*** Data to use ***

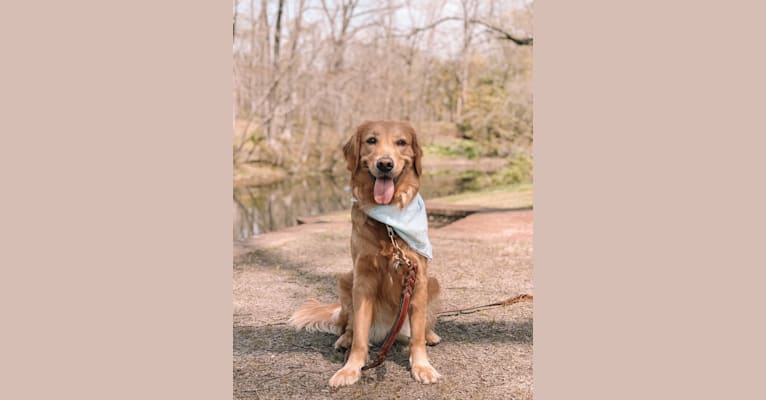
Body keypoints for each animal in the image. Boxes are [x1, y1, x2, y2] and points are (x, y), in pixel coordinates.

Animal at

*** End of Data to use ***
*** Data to use ***

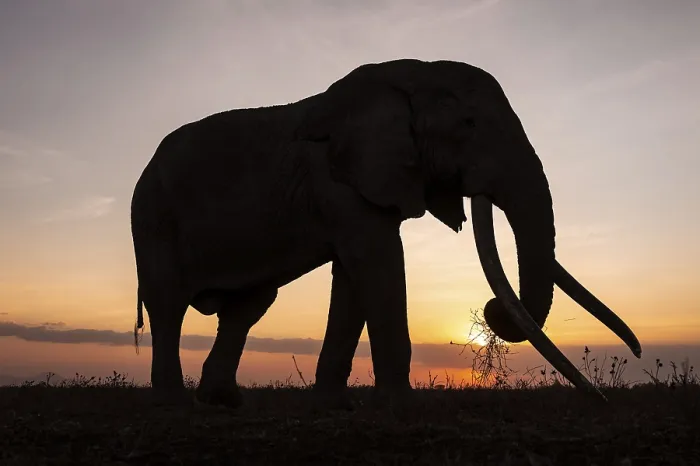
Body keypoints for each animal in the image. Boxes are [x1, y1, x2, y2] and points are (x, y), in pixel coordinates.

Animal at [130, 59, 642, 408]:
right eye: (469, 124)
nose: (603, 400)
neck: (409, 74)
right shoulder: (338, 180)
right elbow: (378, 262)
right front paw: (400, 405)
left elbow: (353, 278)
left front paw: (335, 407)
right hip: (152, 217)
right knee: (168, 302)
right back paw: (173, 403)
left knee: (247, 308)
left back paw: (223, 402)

*** End of Data to use ***

### Prompt
Show, from the listing above, each line that contains the word "right".

### Task solution
right eye: (469, 124)
right shoulder: (338, 180)
right elbow: (378, 262)
right front paw: (400, 405)
right hip: (152, 217)
right knee: (168, 302)
right back paw: (173, 403)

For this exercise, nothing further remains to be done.